- [PROVIDED PASSAGE]:
__________

In particular, the WGAD has consistently condemned discriminatory targeting of alleged Gulenists and warned that such systematic imprisonment may amount to crimes against humanity.
Despite these important pronouncements by the ECtHR and UN bodies, implementation remains patchy. Domestic courts have most often resisted, and political will for general and structural remedies has been absent.
Moving forward: collective action
Despite this politico-legal impasse, a profound shift is taking place in Turkish society.
Since 2017, in major cities, those dismissed by KHKs have come together to form platforms in order to organise joint actions and awareness-raising activities.
In 2020, an umbrella organisation was founded under the title Union of KHK Platforms. A YouTube news channel named KHK TV was founded in August 2019 and has since been producing content on the KHK issue and the general human rights situation in Turkey.
At the same time, opposition parties, civil society organisations and trade unions have increasingly joined the persistent calls of KHK victims and organised several high-level events to highlight the ongoing injustices.
As a result, public awareness of KHK injustices has grown markedly in recent years. In a recent public survey, only 18 per cent of respondents said they consider the KHK measures fair.
The majority of the Turkish people recognise the human tragedy behind the numbers and demands collective, structural solutions through political reconciliation and/or comprehensive legal reform. This moral reckoning is now irreversible.
Three possible pathways
Several potential solutions present themselves, each with distinct strengths, rationales, and degrees of feasibility.
At the ideal end of the spectrum lies the establishment of a transitional justice mechanism, drawing on the power-sharing and truth-recovery models from the Northern Ireland peace process, South Africa’s Truth and Reconciliation Commission, and Colombia’s special jurisdiction for accountability for the FARC peace negotiations.
Such a mechanism could take the form of a Parliamentary Commission, guided by post-2016 ECtHR and UN decisions, and supported by genuine political dialogue.
This approach would go beyond technical solutions by providing public acknowledgment of harms, victim participation, reparations, and recommendations for institutional reform. Though politically challenging and time-consuming, it represents the most morally sound and socially sustainable path forward.
In this context, Turkey’s Terror-Free Turkey initiative, launched in 2024, presents a significant and timely opportunity.

__________

- [ACTIVITY A]:
Reproduce the passage on KHK dismissals verbatim, starting at "Despite these important" and ending at "and awareness-raising activities.".
- [ACTIVITY B]:
According to the passage on KHK dismissals, what would the transitional justice approach provide beyond technical solutions? List every item it names.
- [ACTIVITY C]:
Write the next few sentences of the passage on KHK dismissals, picking up after its final sentence.

- [SUPPLIED INFORMATION]:
__________

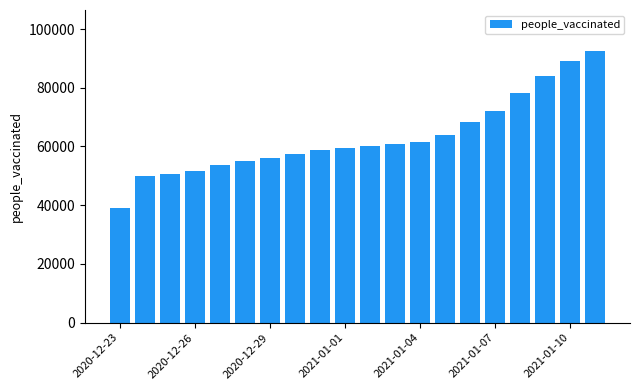

What is the value of the 2nd bar from the left?

50071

__________

- [REPLY A]:
Despite these important pronouncements by the ECtHR and UN bodies, implementation remains patchy. Domestic courts have most often resisted, and political will for general and structural remedies has been absent.
Moving forward: collective action
Despite this politico-legal impasse, a profound shift is taking place in Turkish society.
Since 2017, in major cities, those dismissed by KHKs have come together to form platforms in order to organise joint actions and awareness-raising activities.

- [REPLY B]:
- public acknowledgment of harms
- victim participation
- reparations
- recommendations for institutional reform

- [REPLY C]:
Designed to disarm the militant Kurdistan Workers’ Party, PKK, and facilitate the reintegration of its members into society, the process aims to advance normalisation efforts in the 40-year long Kurdish problem in the country.
Just as post-coup emergency measures once grouped disparate threats under a single terrorism banner, the KHK problem should now be integrated into this same holistic framework of transitional justice, de-securitisation, and social healing.
A highly effective middle path involves several legislative acts drawing on models of comprehensive reparation, rehabilitation, and retrial without entering a full-scale transitional justice process.
The Turkish Parliament could, for example, enact a dedicated law that retroactively annuls the most egregious KHK measures in cases lacking any evidence of violent crime, while mandating automatic reinstatement for those acquitted or never charged.
Such judicial rehabilitation models have been successfully implemented in post-communist transitions in countries like Germany, Czechia, and Poland, where victims of politically motivated persecution received annulment of unjust decisions, reinstatement, and various forms of compensation.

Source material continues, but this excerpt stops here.